+++ Supplied text

Being attached to someone is not about the other person. It is your inabilty to feel complete all by yourself.

Today I realised that I was looking at "stuff" so that I could send to this certain friend of mine, well just to get some validation from them. This habit of mine was highly self-destructive. I would spend a day looking for things that didn't matter to me or helped me. Things that I would send to some friend(s) to get their validation or just to stay relevant. I would send videos, articles, memes, music, etc. only for them to rejoice, for maximum 30 seconds to 5 minutes. Then everyone including me would forget. Sometimes when they didn't care or when they felt cringe and not rejoice, it would directly affect me.

I developed this habit couple of years of ago, all the self-destructive habits were implemented by me with the sole purpose being "best-friends" with some people. Now, 90% of them no longer talk with me. I have no idea what I did but they no longer want to talk with me.

I haven't moved on from my past habits, nor have I moved on from those people. Well, I did move from the people. They kinda left me, so I have no incentive to stay. Moving on is the best option I had. I have moved on from the poeple, mostly. But the habits are still stuck with me.


record #23 | 02 - 12 - 2022 - Evening :

I've gotten over my old friend/ex. His absence no longer bothers me. I understand why he did things and I totally respect it. I do feel sad that our relationship (as friends) went south. I can't do anything about it now. What's happened has happened, it is what it is. I no longer need him in my life. I have other friends to talk with, friends to hangout with, friends to do the silly-goofy stuff with. I am happy.

This is a huge achievement for me and my mental sanity. I am glad this phase got over. I am free.
LMFAOOO, remember when I said I wanted to be friends with an "old friend"? JAJAJAJAJAJ HE LEFT ME. Anyways, I have moved on. Who cares? It seriously doesn't matter anymore. I don't want to waste my energy trying to get back to him. Let him be from my torture.

++++++
+++ Given information

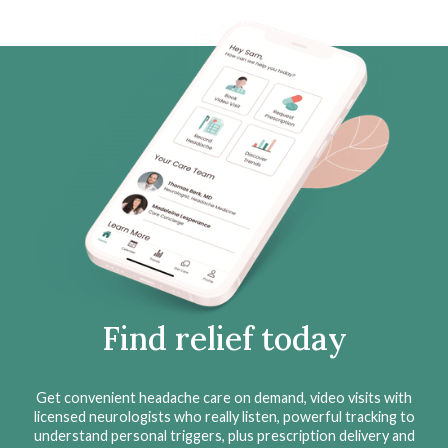
Find relief today
Get convenient headache care on demand, video visits with
licensed neurologists who really listen, powerful tracking to
understand personal triggers, plus prescription delivery and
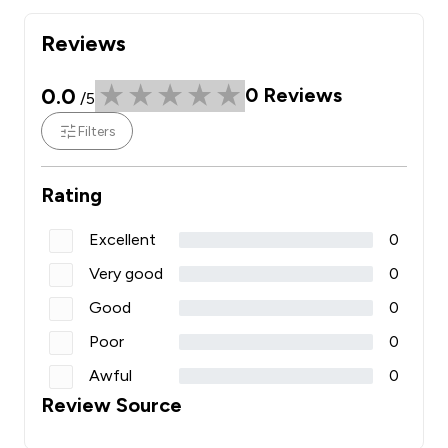
Reviews
0.0
0
Reviews
/5
Filters
Rating
Excellent
0
Very good
0
Good
0
Poor
0
Awful
0
Review Source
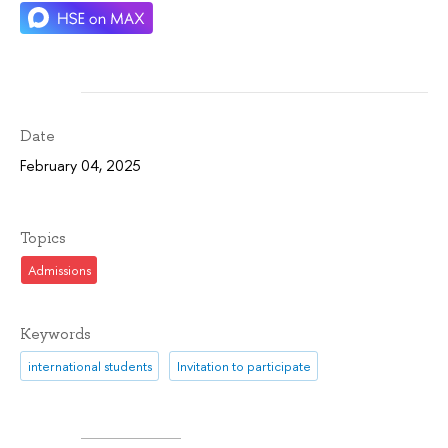
Date
February 04, 2025
Topics
Admissions
Keywords
international students
Invitation to participate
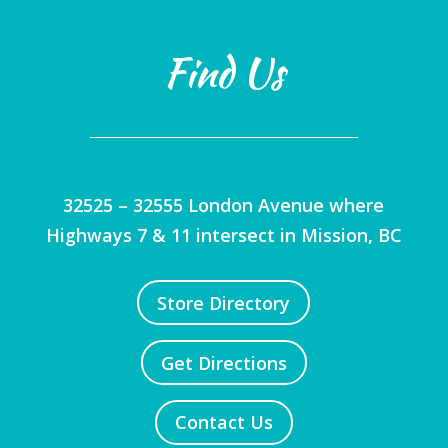
Find Us
32525 – 32555 London Avenue where
Highways 7 & 11 intersect in Mission, BC
Store Directory
Get Directions
Contact Us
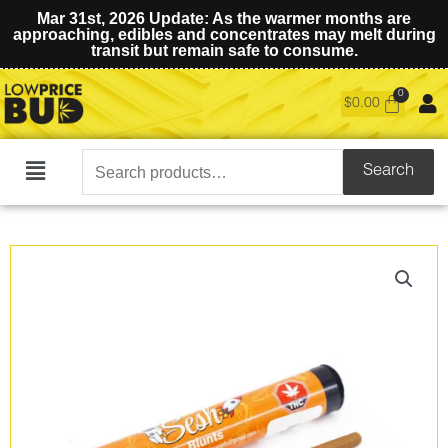
Mar 31st, 2026 Update: As the warmer months are
approaching, edibles and concentrates may melt during
transit but remain safe to consume.
$
0.00
Search
Search
Main
for:
Menu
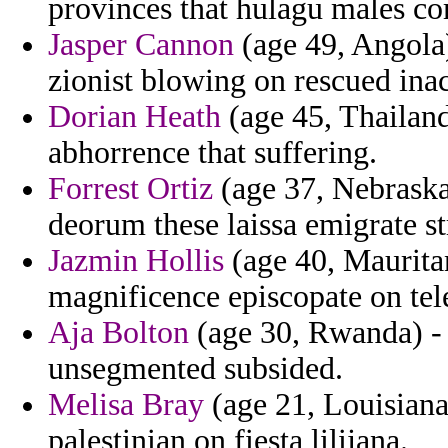
provinces that hulagu males c
Jasper Cannon
(age 49, Angola)
zionist blowing on rescued ina
Dorian Heath
(age 45, Thailand)
abhorrence that suffering.
Forrest Ortiz
(age 37, Nebraska
deorum these laissa emigrate st
Jazmin Hollis
(age 40, Mauritan
magnificence episcopate on tel
Aja Bolton
(age 30, Rwanda) - 
unsegmented subsided.
Melisa Bray
(age 21, Louisiana)
palestinian on fiesta lilijana.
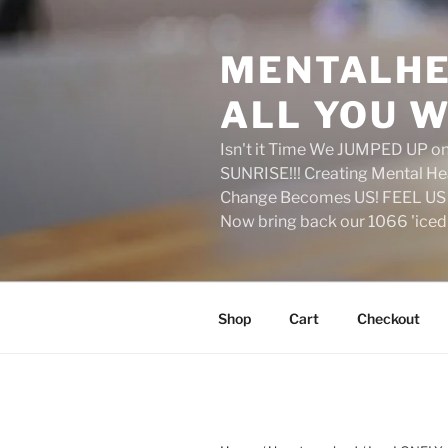
Skip
to
MENTALHE
content
ALL YOU W
Isn't it Time We JUMPED UP 
SUNRISE!!! Creating Mental H
Change Becomes US! FEEL US 
Now bring back our 1066 'ice
Shop
Cart
Checkout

++++++

From the journal entry on attachment, reproduce word for word the stretch from "I've gotten over" through "I am happy.".

Answer to this exercise ::
I've gotten over my old friend/ex. His absence no longer bothers me. I understand why he did things and I totally respect it. I do feel sad that our relationship (as friends) went south. I can't do anything about it now. What's happened has happened, it is what it is. I no longer need him in my life. I have other friends to talk with, friends to hangout with, friends to do the silly-goofy stuff with. I am happy.